■ ABOUT THIS TASK ■
In the records below, repeat word for word only the lines starting at the one that contains "left ankle: (325, 383, 3)" and ending at the one that contains "right hip: (474, 273, -9)", pictures excluded.

■ MATERIAL TO PROCESS ■
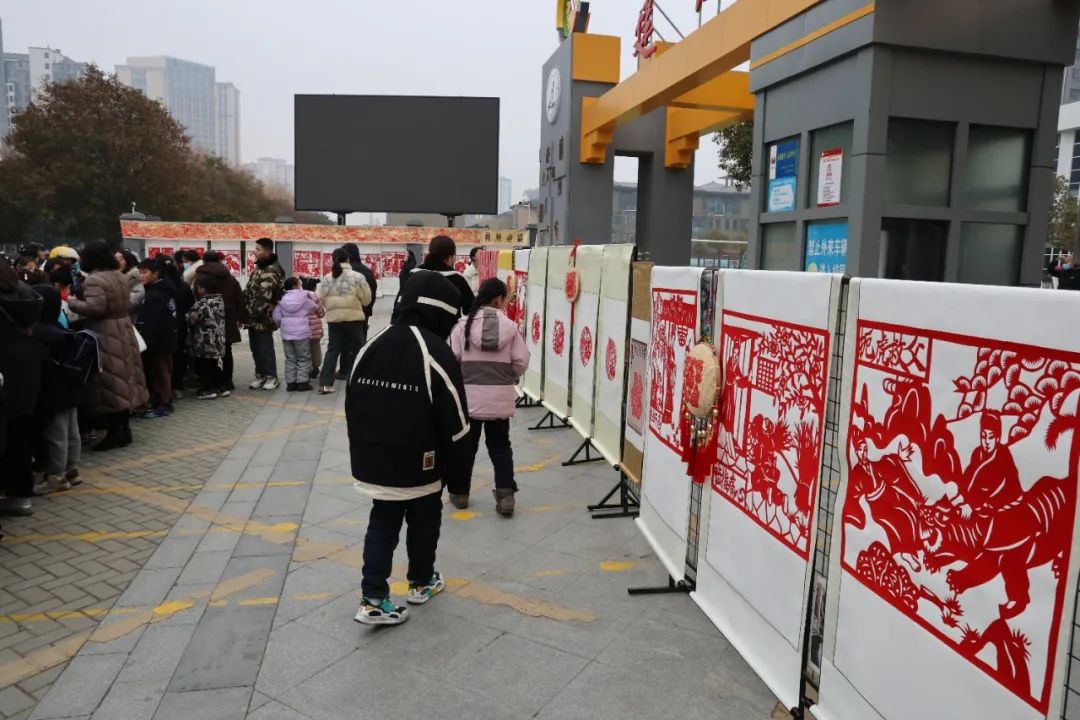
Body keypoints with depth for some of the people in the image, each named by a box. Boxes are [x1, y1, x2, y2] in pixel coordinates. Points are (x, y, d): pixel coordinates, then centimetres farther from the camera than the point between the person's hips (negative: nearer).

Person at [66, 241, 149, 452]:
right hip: (123, 331, 9)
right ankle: (124, 429, 18)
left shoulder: (94, 280, -15)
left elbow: (95, 308, -25)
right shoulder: (120, 276, 13)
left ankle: (114, 433, -1)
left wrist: (73, 303, -10)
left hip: (105, 335, -9)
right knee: (122, 381, 12)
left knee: (109, 384, -4)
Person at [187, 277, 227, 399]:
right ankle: (217, 387, 23)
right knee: (215, 365, 17)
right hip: (218, 342, 7)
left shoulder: (202, 304, -19)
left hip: (204, 343, -7)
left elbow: (191, 320, -16)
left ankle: (207, 389, 6)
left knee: (203, 367, 3)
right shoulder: (219, 300, 5)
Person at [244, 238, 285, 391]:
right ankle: (260, 375, 24)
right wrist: (246, 313, 16)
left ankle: (271, 377, 9)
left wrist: (253, 314, -23)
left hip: (262, 318, -9)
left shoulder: (271, 271, -18)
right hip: (253, 317, 9)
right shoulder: (260, 267, 14)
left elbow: (264, 296, -24)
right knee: (256, 348, 14)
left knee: (265, 348, -1)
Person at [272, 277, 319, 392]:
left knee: (290, 358, 11)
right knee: (303, 358, 4)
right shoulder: (305, 297, -6)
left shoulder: (282, 300, 6)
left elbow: (277, 318, 5)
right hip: (302, 332, -4)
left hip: (286, 333, 4)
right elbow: (315, 308, 8)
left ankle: (290, 383, 11)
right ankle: (302, 382, 2)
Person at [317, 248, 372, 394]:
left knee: (333, 349, 9)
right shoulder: (357, 276, -8)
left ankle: (325, 383, 3)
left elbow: (322, 300, 6)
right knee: (357, 349, 10)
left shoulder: (327, 278, 2)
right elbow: (366, 299, -4)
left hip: (333, 318, 3)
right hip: (353, 318, -3)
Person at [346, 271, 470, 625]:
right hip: (420, 462, -5)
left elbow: (352, 406, 9)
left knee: (382, 522, 13)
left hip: (375, 460, 5)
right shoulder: (436, 352, -17)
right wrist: (453, 469, -1)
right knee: (424, 521, 16)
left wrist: (362, 451, 18)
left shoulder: (371, 346, 3)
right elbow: (452, 420, -14)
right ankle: (421, 582, 33)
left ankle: (373, 599, 7)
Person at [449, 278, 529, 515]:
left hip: (470, 394, 0)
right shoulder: (510, 326, -3)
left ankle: (460, 493, 26)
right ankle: (505, 495, 6)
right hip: (500, 396, 0)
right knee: (500, 446, 12)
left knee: (466, 445, 14)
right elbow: (521, 361, -3)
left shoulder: (464, 324, -4)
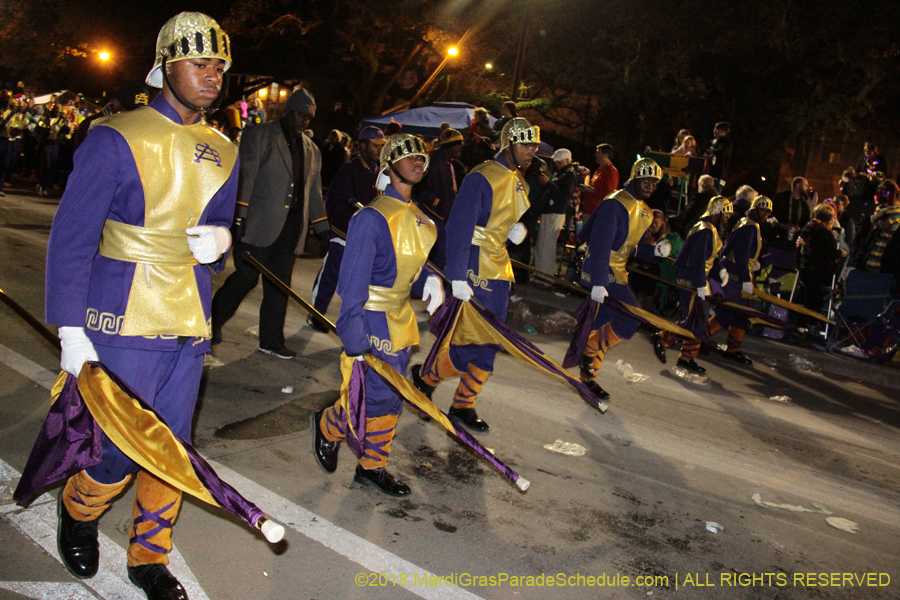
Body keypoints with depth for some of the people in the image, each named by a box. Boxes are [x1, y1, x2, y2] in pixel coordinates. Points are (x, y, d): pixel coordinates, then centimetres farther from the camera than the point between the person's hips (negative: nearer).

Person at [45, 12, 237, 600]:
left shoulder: (223, 152, 9)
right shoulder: (116, 138, -9)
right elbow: (71, 238, -9)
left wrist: (220, 239, -6)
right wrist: (71, 330, -12)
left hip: (189, 328, 5)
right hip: (123, 326, -5)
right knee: (122, 451, 0)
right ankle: (77, 511, 36)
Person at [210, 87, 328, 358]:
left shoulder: (311, 150, 19)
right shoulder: (258, 135, 1)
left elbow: (314, 191, 23)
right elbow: (246, 175, -7)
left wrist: (322, 227, 19)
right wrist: (240, 213, -16)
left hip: (291, 227, 5)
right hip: (259, 224, -5)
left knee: (279, 286, 8)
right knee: (247, 277, -4)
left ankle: (271, 341, 17)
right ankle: (213, 322, 19)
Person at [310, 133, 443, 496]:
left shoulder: (418, 217, 9)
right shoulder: (373, 217, -18)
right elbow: (354, 281, -21)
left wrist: (429, 280, -2)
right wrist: (353, 339, -25)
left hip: (401, 318, 8)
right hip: (373, 319, -8)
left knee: (391, 397, 12)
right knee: (377, 395, -7)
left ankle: (372, 466, 28)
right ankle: (327, 426, 22)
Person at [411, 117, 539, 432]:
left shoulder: (519, 182, 13)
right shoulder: (482, 178, -15)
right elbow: (459, 228, -21)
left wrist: (520, 229, 1)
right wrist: (458, 278, -27)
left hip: (500, 271, 9)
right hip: (474, 273, -9)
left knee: (489, 346, 10)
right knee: (471, 345, -7)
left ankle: (463, 405, 23)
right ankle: (426, 378, 19)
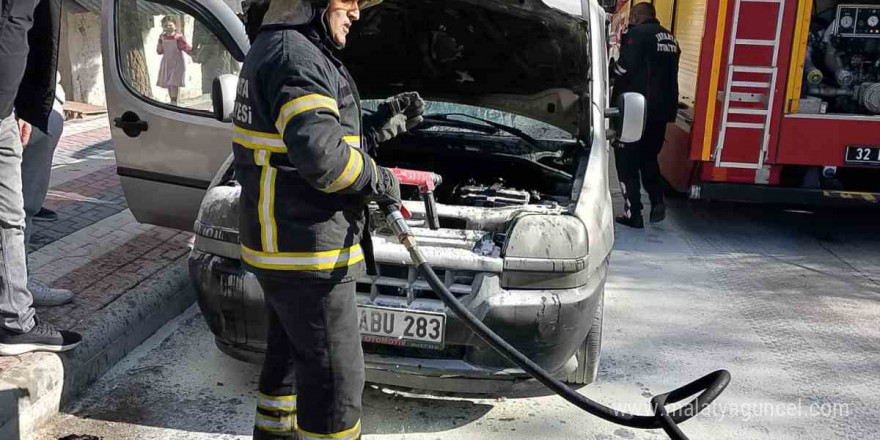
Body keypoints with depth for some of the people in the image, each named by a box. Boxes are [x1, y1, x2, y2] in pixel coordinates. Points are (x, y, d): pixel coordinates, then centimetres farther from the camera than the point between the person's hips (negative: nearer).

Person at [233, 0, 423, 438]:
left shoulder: (271, 50, 16)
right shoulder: (295, 57, -19)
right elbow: (322, 156, -31)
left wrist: (383, 125, 14)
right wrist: (381, 182, -14)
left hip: (278, 242, 11)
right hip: (307, 252, -11)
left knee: (290, 352, 26)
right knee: (335, 377, 0)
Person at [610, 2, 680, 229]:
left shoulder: (637, 33, -8)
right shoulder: (670, 38, 18)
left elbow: (625, 67, -17)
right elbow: (663, 72, 19)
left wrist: (608, 73, 1)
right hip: (662, 109, 8)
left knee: (627, 162, 1)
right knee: (648, 158, 21)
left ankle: (633, 214, 1)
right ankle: (657, 201, 4)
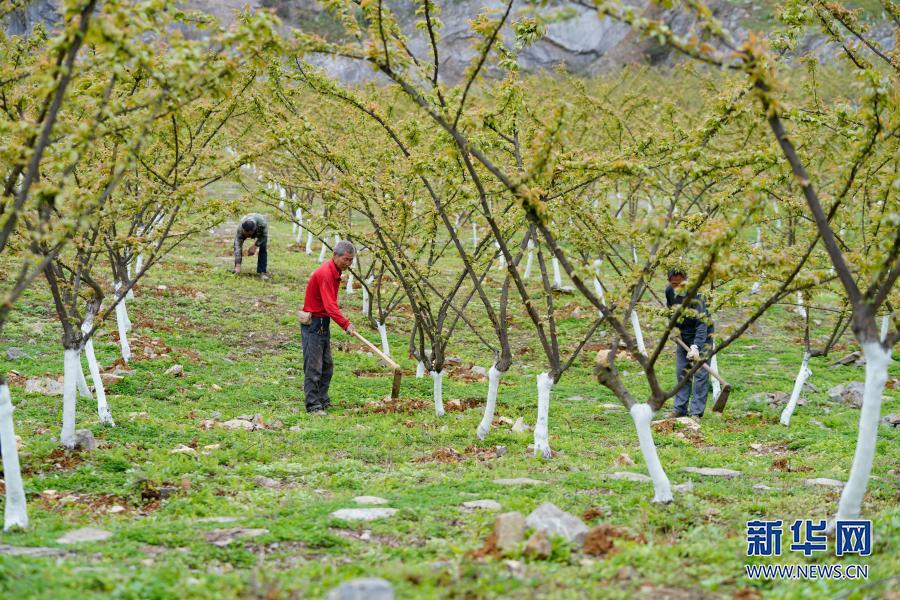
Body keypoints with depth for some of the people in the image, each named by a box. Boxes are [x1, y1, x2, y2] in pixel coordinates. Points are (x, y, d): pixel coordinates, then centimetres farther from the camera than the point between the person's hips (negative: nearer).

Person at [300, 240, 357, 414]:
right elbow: (330, 305, -30)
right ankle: (313, 405, -6)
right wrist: (346, 324, -35)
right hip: (313, 323, -10)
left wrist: (345, 323, 6)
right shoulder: (325, 273, -22)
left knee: (327, 366, 13)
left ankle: (323, 401, 21)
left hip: (323, 322, 10)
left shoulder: (335, 272, 9)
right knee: (313, 367, -8)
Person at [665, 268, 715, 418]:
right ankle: (680, 408, 18)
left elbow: (702, 323, -35)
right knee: (681, 372, 10)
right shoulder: (669, 291, -10)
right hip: (683, 335, 6)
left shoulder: (694, 294, -30)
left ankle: (696, 412, -7)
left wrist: (696, 346, -45)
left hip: (701, 335, -6)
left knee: (700, 373, -9)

■ FINISHED TASK ■
left ankle: (325, 383, 3)
left elbow: (322, 300, 6)
right knee: (357, 349, 10)
left shoulder: (327, 278, 2)
right elbow: (366, 299, -4)
left hip: (333, 318, 3)
right hip: (353, 318, -3)
Person at [346, 271, 470, 625]:
right hip: (420, 462, -5)
left elbow: (352, 406, 9)
left knee: (382, 522, 13)
left hip: (375, 460, 5)
right shoulder: (436, 352, -17)
right wrist: (453, 469, -1)
right knee: (424, 521, 16)
left wrist: (362, 451, 18)
left shoulder: (371, 346, 3)
right elbow: (452, 420, -14)
right ankle: (421, 582, 33)
left ankle: (373, 599, 7)
Person at [449, 278, 529, 515]:
left hip: (470, 394, 0)
right shoulder: (510, 326, -3)
left ankle: (460, 493, 26)
right ankle: (505, 495, 6)
right hip: (500, 396, 0)
right knee: (500, 446, 12)
left knee: (466, 445, 14)
right elbow: (521, 361, -3)
left shoulder: (464, 324, -4)
Body keypoints with depth for some of the people in the image, each named by a box. Boxes are [x1, y1, x2, y2] in pixel coordinates. Points are (x, y, d): pixel coordinates, then centimetres farther from the camera than the point between the person's hips (negative: nearer).

Person at [45, 12, 237, 600]:
left shoulder: (223, 152, 9)
right shoulder: (116, 138, -9)
right elbow: (71, 238, -9)
left wrist: (220, 239, -6)
right wrist: (71, 330, -12)
left hip: (189, 328, 5)
right hip: (123, 326, -5)
right knee: (122, 451, 0)
right ankle: (77, 511, 36)
Person at [210, 87, 328, 358]:
left shoulder: (311, 150, 19)
right shoulder: (258, 135, 1)
left elbow: (314, 191, 23)
right elbow: (246, 175, -7)
left wrist: (322, 227, 19)
right wrist: (240, 213, -16)
left hip: (291, 227, 5)
right hip: (259, 224, -5)
left knee: (279, 286, 8)
right knee: (247, 277, -4)
left ankle: (271, 341, 17)
right ankle: (213, 322, 19)
Person at [310, 133, 443, 496]:
left shoulder: (418, 217, 9)
right shoulder: (373, 217, -18)
right elbow: (354, 281, -21)
left wrist: (429, 280, -2)
right wrist: (353, 339, -25)
left hip: (401, 318, 8)
right hip: (373, 319, -8)
left knee: (391, 397, 12)
right knee: (377, 395, -7)
left ankle: (372, 466, 28)
right ankle: (327, 426, 22)
Person at [411, 117, 539, 432]:
left shoulder: (519, 182, 13)
right shoulder: (482, 178, -15)
right elbow: (459, 228, -21)
left wrist: (520, 229, 1)
right wrist: (458, 278, -27)
left hip: (500, 271, 9)
right hip: (474, 273, -9)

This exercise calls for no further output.